**Exercise goal:** Transcribe the allergist passage, from "Your physician should" up to and including "you taking them?".

**Text under study:**

Allergists receive their accreditation in two distinct ways: either by the American Academy of Allergy or by the American Academy of Otolaryngology. Both are equally well trained and proficient in treating allergies.
Your Appointment with an Allergist
Just like your appointment with your primary-care physician or any other specialist, your visit with an allergist begins by taking your medical history and conducting a thorough physical examination. The doctor should be checking for allergic reactions involving the skin, eyes, ears, nose, throat, and neck but should also examine areas affected by CAID, including your chest, heart, lungs, abdomen, and general nervous system.
Your physician should also ask you the following:
■ What is the chief (main) complaint that has brought you to the office?
■ What are the symptoms that accompany your chief complaint? How long do they last? When do they occur? When did the symptom first appear? What medicines do you take and for what problem are you taking them?

**Recorded information:**
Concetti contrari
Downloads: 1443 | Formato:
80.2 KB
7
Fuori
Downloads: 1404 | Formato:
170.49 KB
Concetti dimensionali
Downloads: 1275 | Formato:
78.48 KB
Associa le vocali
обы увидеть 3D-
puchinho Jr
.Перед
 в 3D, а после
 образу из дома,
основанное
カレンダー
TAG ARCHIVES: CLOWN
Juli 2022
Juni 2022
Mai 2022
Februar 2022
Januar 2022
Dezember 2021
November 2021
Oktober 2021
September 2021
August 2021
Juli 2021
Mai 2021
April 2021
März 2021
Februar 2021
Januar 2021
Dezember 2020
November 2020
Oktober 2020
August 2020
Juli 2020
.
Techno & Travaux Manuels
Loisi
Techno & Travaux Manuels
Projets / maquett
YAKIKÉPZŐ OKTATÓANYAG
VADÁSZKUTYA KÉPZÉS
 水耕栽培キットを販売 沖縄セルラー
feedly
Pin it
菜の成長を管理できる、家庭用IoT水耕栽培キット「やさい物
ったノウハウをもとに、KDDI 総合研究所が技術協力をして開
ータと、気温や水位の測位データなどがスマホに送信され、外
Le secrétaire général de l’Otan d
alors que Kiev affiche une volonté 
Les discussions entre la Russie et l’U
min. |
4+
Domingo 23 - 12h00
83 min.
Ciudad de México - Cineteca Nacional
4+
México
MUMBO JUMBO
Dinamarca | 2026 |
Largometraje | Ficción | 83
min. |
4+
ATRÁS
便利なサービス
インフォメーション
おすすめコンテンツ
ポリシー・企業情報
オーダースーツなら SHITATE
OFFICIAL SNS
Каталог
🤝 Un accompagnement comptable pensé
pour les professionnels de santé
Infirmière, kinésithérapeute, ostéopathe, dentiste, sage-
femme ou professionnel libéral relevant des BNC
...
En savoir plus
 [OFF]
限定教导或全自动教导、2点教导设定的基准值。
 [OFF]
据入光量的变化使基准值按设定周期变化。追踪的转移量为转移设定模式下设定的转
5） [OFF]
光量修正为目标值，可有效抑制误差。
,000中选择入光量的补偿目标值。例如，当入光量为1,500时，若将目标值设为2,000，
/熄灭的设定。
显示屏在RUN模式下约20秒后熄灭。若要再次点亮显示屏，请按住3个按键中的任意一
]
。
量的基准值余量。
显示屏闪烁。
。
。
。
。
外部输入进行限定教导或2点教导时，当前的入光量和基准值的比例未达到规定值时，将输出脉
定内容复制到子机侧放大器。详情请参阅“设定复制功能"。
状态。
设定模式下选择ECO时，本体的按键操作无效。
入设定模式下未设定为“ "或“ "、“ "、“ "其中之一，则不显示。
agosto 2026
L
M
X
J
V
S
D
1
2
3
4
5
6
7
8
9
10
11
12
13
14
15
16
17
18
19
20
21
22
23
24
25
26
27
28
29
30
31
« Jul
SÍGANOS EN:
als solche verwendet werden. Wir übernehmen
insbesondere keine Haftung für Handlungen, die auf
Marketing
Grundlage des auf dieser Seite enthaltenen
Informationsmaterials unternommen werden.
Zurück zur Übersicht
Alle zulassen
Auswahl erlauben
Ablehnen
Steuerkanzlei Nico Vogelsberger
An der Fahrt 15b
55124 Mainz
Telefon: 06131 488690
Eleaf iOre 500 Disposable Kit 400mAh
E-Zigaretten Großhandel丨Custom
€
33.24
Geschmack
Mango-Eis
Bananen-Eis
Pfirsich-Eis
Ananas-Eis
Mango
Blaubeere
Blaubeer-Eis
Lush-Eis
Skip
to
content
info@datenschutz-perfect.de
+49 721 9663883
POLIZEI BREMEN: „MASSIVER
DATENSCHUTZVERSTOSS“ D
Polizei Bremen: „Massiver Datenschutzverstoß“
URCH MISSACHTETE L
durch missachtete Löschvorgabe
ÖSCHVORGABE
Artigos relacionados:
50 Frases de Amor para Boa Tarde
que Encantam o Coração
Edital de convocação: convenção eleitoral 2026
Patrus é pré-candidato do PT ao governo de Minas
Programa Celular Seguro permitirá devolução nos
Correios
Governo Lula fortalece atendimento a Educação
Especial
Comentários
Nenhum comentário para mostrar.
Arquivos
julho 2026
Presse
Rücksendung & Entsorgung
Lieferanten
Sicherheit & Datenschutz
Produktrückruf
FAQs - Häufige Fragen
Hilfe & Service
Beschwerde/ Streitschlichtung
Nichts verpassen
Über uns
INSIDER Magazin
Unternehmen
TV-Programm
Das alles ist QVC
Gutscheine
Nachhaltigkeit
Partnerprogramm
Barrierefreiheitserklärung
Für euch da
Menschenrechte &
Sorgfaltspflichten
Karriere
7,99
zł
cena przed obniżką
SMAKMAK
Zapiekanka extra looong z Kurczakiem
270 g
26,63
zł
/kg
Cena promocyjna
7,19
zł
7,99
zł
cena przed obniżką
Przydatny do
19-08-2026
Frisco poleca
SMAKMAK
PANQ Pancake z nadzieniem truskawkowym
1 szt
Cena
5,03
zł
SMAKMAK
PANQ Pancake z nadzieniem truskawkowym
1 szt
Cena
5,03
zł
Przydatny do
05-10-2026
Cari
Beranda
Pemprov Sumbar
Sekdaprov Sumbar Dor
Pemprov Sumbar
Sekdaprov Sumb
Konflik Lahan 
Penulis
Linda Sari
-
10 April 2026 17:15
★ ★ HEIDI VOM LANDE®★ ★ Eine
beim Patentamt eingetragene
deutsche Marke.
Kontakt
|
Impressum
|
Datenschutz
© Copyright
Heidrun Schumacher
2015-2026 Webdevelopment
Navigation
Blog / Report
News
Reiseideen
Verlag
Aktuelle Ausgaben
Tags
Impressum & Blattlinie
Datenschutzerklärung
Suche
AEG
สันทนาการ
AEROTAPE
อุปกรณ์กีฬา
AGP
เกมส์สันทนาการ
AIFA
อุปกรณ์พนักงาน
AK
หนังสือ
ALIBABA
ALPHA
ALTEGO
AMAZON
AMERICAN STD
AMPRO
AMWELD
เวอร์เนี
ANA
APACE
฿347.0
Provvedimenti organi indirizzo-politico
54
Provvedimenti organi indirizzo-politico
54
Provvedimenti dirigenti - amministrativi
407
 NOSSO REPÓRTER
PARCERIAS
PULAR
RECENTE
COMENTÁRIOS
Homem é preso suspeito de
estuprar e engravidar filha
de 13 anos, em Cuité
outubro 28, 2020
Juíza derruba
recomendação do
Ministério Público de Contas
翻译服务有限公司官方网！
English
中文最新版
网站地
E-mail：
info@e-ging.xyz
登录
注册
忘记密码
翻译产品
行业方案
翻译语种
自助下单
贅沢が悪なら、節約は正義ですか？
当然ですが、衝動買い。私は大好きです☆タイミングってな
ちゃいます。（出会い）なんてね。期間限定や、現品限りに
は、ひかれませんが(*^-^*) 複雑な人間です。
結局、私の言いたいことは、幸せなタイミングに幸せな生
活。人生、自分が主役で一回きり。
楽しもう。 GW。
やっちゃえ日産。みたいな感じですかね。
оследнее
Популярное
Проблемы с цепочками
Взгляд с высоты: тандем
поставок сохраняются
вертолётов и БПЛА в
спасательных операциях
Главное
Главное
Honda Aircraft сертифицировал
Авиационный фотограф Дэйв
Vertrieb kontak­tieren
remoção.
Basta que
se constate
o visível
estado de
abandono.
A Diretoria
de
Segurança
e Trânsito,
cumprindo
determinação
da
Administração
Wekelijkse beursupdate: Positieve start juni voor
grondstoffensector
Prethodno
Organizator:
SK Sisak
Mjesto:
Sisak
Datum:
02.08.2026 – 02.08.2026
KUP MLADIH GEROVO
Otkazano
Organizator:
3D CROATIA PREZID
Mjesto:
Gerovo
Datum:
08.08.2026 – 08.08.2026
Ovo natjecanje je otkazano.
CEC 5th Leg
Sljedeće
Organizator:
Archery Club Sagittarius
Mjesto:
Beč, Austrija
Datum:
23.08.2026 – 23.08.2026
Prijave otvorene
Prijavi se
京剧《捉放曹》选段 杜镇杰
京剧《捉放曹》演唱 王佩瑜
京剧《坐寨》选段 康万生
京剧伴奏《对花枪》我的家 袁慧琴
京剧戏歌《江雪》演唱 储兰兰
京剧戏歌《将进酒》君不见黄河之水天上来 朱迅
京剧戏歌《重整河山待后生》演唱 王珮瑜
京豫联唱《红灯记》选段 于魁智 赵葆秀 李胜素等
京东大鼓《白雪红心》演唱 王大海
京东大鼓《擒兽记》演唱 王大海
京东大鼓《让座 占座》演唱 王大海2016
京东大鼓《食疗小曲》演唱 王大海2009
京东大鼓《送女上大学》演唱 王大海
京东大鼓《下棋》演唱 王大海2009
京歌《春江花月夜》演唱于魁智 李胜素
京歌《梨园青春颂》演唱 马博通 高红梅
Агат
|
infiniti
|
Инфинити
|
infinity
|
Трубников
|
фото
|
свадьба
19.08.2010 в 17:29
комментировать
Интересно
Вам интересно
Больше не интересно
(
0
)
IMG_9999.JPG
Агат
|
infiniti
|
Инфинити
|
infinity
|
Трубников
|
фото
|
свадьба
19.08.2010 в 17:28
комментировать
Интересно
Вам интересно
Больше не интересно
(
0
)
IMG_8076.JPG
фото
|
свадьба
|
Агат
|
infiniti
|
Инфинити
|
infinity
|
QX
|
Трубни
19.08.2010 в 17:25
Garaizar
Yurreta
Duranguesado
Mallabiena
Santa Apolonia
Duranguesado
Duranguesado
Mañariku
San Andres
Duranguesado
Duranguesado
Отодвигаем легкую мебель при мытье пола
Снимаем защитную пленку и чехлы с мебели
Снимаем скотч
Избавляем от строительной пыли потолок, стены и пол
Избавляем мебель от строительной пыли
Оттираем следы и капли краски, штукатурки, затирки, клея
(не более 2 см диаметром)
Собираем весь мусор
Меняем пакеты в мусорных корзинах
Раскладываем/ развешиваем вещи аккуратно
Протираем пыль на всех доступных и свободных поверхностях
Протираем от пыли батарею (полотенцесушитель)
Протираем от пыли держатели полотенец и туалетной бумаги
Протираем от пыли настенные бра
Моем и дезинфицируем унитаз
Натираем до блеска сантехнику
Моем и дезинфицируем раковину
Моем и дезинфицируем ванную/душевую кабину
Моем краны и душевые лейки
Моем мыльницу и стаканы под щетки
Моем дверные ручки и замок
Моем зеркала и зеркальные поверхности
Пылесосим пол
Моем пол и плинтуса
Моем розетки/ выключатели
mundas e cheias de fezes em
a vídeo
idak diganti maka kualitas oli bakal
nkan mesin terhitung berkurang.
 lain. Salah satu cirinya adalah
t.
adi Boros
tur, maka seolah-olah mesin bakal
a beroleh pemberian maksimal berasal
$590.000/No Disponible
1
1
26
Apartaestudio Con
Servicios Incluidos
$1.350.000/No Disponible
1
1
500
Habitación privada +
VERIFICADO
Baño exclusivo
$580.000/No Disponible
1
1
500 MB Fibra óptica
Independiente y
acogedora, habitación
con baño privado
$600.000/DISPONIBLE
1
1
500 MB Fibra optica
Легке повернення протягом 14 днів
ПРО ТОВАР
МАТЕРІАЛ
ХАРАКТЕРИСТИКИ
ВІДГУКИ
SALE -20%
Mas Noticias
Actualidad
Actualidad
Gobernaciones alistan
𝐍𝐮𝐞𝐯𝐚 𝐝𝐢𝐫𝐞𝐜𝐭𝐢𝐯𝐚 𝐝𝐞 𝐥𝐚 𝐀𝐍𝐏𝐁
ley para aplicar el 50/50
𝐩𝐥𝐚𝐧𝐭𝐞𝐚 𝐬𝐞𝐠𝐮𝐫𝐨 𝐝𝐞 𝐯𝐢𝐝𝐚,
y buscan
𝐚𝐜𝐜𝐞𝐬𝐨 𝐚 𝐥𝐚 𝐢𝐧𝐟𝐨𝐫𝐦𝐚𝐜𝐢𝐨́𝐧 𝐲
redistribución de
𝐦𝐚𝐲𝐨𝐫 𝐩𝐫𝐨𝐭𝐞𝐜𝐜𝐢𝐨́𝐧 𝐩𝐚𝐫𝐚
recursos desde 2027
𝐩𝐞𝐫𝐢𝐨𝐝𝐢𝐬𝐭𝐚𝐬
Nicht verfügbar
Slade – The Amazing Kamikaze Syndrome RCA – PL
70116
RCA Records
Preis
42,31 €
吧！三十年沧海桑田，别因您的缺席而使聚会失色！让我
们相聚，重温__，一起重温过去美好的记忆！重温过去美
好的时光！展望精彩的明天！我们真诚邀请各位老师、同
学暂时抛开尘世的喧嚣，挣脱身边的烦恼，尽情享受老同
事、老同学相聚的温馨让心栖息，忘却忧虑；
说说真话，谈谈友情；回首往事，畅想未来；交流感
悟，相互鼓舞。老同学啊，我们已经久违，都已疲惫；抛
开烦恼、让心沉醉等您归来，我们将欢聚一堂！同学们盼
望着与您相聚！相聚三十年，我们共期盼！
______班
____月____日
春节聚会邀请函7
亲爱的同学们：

**Written solution:**
Your physician should also ask you the following:
■ What is the chief (main) complaint that has brought you to the office?
■ What are the symptoms that accompany your chief complaint? How long do they last? When do they occur? When did the symptom first appear? What medicines do you take and for what problem are you taking them?